[Instructions to follow]
Look for the string "GenerationSoftware" in the listing. Copy each line that has it.

------------

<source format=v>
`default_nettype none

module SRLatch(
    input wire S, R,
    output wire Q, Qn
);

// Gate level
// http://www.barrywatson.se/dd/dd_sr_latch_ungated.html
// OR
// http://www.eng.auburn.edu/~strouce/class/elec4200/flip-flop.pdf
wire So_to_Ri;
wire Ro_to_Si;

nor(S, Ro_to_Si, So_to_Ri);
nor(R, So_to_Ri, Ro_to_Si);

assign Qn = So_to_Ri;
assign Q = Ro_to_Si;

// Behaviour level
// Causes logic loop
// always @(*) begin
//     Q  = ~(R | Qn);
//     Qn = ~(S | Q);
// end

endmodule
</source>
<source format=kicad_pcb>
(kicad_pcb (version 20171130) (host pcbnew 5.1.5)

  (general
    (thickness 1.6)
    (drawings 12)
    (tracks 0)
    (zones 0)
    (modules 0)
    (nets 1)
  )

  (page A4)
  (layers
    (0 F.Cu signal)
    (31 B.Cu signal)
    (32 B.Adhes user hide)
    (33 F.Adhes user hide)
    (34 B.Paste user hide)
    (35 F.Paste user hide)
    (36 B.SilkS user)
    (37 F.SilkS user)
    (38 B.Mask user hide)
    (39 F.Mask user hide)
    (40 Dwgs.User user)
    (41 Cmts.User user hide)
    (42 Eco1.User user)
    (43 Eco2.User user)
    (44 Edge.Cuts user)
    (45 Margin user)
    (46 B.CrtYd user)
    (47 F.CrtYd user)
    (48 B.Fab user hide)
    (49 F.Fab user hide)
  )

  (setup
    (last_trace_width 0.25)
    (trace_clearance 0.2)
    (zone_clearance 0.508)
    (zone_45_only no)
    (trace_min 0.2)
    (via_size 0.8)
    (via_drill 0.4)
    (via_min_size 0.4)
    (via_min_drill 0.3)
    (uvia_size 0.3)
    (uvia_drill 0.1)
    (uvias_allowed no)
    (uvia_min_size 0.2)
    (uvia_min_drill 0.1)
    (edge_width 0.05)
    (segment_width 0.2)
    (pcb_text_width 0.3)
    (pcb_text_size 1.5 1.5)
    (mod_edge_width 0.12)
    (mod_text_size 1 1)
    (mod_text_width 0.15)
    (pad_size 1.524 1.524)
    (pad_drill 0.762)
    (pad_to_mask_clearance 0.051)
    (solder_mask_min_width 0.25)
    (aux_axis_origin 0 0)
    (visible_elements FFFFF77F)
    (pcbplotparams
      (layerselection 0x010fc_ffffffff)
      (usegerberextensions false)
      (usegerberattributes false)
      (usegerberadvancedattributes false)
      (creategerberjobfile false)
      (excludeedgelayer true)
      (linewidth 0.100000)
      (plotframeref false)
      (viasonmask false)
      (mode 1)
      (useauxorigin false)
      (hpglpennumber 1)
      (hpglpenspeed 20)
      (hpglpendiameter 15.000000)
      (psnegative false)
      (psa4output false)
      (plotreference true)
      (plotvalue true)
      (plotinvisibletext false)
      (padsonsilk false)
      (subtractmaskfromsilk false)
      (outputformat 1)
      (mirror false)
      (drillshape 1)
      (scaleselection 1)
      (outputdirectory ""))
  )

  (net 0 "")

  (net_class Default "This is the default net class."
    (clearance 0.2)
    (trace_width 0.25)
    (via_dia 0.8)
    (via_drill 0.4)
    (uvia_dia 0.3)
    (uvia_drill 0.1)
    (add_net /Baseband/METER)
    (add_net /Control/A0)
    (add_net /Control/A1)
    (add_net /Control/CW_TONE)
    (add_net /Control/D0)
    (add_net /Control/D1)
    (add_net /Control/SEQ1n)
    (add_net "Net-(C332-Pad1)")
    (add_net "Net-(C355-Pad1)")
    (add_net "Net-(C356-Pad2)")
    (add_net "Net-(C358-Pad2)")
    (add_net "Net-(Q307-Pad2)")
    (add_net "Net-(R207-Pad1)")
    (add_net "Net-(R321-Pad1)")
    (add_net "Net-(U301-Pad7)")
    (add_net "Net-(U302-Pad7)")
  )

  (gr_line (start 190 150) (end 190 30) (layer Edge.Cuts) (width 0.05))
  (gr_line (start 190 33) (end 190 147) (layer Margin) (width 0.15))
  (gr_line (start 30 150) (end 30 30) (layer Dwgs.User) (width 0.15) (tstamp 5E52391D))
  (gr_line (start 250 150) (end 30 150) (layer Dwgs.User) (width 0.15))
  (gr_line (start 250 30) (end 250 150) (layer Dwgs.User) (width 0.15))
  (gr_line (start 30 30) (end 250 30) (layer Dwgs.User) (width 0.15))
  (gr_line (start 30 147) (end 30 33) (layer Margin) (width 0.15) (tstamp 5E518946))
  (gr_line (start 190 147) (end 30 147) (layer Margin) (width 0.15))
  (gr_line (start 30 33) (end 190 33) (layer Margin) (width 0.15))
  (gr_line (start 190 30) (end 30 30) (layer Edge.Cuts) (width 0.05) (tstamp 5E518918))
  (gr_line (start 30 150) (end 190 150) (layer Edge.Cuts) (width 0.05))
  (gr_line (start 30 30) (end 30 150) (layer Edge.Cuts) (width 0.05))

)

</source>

------------

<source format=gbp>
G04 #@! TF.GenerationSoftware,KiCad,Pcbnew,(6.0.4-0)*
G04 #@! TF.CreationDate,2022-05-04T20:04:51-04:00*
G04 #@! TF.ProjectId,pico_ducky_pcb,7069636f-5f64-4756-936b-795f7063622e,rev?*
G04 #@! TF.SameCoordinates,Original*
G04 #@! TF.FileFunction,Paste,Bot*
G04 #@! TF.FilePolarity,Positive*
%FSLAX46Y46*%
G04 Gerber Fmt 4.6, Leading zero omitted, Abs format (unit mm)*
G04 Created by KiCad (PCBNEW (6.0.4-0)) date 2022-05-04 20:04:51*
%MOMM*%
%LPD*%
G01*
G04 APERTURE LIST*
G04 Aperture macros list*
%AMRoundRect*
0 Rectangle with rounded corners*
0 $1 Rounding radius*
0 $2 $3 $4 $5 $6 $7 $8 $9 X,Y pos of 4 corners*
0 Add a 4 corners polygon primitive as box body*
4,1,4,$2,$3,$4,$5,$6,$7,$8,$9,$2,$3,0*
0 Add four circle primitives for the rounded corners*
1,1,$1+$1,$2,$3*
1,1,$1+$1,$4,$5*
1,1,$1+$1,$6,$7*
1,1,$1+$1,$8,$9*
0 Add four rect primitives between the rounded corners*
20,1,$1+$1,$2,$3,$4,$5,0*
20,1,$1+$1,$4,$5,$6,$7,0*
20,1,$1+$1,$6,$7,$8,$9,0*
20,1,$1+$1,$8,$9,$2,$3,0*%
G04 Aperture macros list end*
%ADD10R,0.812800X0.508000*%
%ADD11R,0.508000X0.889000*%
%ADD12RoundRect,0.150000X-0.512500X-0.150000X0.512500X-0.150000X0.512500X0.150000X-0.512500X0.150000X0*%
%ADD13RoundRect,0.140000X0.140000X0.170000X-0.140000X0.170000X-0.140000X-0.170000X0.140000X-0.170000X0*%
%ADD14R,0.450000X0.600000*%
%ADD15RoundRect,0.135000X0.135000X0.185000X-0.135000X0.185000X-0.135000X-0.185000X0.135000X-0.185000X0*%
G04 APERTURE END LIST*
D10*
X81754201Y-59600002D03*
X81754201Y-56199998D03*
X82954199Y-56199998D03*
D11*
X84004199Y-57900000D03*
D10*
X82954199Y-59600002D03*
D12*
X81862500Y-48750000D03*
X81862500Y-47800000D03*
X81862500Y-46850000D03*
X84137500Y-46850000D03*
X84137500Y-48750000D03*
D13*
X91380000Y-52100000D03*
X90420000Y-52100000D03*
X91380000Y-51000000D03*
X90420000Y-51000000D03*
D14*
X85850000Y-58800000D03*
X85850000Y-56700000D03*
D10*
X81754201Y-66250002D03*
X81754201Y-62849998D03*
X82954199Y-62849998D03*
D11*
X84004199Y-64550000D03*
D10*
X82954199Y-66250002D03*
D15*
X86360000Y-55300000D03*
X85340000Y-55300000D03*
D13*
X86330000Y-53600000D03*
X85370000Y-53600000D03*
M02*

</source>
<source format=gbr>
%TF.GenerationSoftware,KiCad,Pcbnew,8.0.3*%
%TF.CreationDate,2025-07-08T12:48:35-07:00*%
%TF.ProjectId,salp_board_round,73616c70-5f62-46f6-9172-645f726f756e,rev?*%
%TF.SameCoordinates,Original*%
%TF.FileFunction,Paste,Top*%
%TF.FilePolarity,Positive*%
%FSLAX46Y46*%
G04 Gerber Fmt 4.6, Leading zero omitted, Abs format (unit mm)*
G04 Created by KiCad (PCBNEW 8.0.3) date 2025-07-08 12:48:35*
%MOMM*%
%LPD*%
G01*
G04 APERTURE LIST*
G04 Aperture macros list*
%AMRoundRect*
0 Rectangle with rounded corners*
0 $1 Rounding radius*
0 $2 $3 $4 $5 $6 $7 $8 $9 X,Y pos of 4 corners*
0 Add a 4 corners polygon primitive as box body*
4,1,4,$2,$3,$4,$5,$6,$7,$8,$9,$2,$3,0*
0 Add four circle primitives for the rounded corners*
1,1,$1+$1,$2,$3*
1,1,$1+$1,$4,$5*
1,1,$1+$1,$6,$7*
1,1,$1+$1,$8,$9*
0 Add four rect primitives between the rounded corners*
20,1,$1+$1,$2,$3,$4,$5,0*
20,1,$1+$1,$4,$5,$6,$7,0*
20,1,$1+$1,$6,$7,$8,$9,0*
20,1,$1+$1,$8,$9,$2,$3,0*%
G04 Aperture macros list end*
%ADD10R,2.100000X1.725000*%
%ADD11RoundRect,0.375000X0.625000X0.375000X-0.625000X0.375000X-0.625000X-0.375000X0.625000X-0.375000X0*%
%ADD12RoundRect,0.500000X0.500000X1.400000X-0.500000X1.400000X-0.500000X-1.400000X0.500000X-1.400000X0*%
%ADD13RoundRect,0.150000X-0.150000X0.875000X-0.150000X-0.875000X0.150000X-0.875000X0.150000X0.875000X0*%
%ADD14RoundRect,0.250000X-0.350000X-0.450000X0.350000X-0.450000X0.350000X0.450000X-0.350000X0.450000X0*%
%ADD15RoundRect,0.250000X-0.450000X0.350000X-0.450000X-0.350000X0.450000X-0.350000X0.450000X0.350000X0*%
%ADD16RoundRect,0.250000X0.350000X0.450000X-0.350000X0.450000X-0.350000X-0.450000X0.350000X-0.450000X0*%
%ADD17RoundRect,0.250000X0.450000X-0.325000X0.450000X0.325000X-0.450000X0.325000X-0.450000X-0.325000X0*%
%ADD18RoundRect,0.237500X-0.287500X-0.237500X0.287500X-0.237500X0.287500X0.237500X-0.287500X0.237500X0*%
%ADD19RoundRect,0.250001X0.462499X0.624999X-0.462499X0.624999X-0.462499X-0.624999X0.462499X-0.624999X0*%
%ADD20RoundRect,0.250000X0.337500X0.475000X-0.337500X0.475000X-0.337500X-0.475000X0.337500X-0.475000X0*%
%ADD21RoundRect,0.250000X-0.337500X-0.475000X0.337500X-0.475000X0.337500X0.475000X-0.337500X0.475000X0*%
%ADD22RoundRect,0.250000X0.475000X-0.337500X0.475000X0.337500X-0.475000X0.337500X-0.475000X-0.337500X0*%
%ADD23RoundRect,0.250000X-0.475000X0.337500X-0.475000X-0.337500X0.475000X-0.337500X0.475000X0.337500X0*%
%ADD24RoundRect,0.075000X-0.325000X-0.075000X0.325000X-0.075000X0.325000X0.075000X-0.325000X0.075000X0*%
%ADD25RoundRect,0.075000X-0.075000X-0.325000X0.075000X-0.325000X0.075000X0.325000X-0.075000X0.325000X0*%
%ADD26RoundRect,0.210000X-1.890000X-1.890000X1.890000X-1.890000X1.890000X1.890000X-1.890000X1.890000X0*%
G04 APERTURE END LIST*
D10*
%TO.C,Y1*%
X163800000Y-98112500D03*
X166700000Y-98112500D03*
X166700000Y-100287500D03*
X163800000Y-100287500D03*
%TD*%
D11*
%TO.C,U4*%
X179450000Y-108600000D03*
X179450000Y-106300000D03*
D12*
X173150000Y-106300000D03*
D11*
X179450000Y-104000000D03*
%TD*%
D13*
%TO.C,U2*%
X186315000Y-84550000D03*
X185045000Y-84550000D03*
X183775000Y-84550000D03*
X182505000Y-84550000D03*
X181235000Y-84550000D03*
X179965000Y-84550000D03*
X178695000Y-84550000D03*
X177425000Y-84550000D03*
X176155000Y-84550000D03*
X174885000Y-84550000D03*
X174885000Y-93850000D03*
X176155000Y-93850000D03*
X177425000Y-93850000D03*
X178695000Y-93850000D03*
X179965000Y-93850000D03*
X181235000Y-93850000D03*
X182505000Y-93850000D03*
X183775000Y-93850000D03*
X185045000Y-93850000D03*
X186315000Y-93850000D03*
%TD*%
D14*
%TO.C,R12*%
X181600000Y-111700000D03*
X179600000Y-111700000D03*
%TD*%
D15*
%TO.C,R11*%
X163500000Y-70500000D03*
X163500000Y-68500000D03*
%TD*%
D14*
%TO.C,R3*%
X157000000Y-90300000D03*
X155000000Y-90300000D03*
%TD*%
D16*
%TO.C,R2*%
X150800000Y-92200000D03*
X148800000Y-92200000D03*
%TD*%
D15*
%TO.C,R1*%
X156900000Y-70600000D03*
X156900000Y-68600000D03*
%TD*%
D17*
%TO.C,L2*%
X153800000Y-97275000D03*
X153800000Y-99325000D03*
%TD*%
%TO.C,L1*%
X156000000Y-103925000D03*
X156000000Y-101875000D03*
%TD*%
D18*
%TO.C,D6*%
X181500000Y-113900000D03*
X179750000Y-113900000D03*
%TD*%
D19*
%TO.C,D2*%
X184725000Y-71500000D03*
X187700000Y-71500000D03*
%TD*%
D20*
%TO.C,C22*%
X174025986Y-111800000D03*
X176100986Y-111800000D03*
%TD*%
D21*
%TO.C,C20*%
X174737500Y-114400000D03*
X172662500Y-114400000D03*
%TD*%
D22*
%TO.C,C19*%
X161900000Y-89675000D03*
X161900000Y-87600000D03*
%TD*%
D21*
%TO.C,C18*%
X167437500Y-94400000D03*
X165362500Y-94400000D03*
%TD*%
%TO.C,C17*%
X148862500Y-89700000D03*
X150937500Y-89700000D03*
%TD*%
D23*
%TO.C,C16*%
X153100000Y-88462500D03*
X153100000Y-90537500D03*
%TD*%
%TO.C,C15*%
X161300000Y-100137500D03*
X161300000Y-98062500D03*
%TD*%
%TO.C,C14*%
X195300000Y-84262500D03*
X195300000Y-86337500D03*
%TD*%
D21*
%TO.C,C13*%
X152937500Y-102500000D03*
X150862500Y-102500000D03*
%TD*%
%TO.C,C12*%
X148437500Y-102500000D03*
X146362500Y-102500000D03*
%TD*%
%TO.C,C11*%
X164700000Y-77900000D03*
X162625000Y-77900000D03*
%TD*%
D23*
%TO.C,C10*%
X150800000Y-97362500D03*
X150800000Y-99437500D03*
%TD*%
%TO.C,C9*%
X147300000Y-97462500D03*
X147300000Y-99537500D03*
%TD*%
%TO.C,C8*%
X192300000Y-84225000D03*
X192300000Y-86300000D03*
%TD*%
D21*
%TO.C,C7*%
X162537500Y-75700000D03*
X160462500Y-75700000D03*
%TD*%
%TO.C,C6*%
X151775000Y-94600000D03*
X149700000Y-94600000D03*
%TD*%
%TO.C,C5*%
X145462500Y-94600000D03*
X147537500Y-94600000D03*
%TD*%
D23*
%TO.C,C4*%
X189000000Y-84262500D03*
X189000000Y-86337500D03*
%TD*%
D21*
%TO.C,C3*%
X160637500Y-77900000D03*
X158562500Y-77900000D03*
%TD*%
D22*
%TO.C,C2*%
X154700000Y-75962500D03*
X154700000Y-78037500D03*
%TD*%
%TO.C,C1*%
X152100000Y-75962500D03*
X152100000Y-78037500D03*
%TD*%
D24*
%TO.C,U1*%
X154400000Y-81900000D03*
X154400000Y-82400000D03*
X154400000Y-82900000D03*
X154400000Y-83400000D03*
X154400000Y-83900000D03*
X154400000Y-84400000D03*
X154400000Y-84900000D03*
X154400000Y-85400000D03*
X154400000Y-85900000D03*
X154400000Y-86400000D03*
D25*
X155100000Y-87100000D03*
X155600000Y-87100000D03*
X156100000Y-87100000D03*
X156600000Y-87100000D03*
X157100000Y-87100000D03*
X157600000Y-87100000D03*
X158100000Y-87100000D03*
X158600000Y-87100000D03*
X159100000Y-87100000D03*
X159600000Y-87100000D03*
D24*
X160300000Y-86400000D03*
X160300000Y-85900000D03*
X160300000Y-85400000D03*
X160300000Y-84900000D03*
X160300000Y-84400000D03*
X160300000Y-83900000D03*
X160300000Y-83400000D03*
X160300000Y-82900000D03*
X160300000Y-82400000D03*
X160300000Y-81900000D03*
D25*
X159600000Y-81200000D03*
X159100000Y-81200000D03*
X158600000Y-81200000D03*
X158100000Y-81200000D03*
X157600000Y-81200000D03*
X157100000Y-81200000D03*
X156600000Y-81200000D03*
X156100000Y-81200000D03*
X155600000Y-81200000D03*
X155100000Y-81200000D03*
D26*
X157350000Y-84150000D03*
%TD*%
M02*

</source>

------------

[Solution to the problem]
G04 #@! TF.GenerationSoftware,KiCad,Pcbnew,(6.0.4-0)*
%TF.GenerationSoftware,KiCad,Pcbnew,8.0.3*%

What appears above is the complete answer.